ISBN.nu becomes lost and found in Google gaffe

Tips on how to deal constructively with Web site issues

I thought last week that I’d completed my series on ISBN.nu, an online book-price comparison service that gets 135,000 of its pages into Google.com’s index. But that’s before the relationship between the Web service and Google became breaking news.

One day after my Feb. 21 issue revealed that ISBN.nu stores fewer than 4,000 pages on its server — the other 131,000 pages are dynamically generated whenever a search-engine spider (or a human) follows a link — almost all of the site’s pages suddenly disappeared from Google’s index. When I checked the link (reproduced below) that shows the number of ISBN.nu pages that are in Google’s index, the total had dropped to a mere nine.

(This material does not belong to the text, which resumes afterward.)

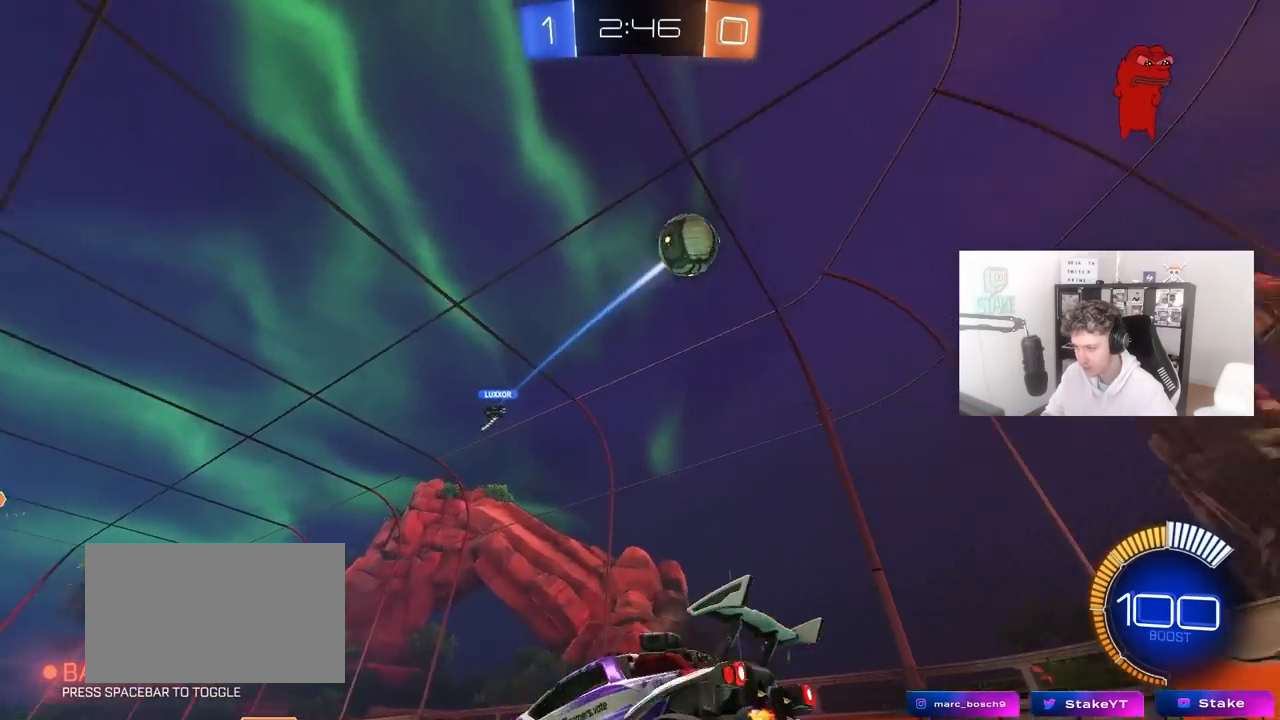
{"keys": ["a", "w"], "mouse": [], "mouse_move": "still", "events": []}
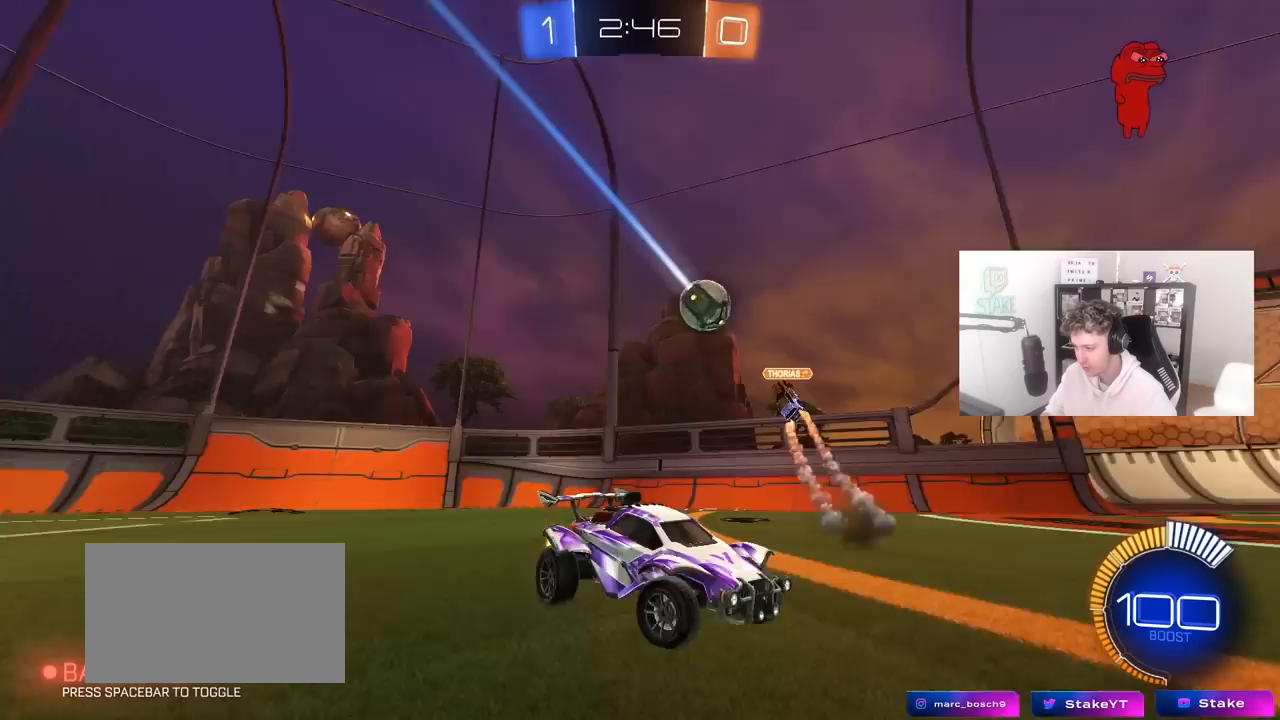
{"keys": ["d", "w"], "mouse": [], "mouse_move": "still", "events": [[67, "a", "up"], [500, "d", "down"]]}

ISBN.nu Webmaster Glenn Fleishman initially thought that a lower-level functionary at Google had heard about my story and decided to ban the site. That didn’t sit right with Fleishman. He says he’s spoken personally with Google’s top executives over the years. As he describes it, Google has no problem indexing dynamically generated pages, as long as the content a spider sees is exactly the same as a human would see. Many database-driven sites legitimately generate pages upon demand rather than storing every conceivable page on a server’s hard disk.

Fortunately, the outage was caused by an error in a software routine at Google. The search engine company assures me that ISBN.nu’s pages will return to the Google index within days, if they haven’t by the time you read this.

How Fleishman handled the problem, however, gives us a valuable tutorial. At the same time, the outage reveals how a relatively new “banning” algorithm at Google works. Here’s the story:

1. OPEN COMMUNICATION. When Fleishman noticed on March 6 that his pages were missing from the Google index, he sent polite but concerned e-mails to his contacts at the search engine, who he’d previously met.

2. PRESS RELATIONS. Fleishman notified me of the problem, after which I sent a separate e-mail to my contacts at Google (on whom I’d paid a courtesy call by coincidence early in February) asking for clarification.

3. ANALYSIS. When a Google spokesman replied that the missing pages were merely caused by a technical glitch, not a political decision, Fleishman analyzed the situation and found that no changes were needed in his database design.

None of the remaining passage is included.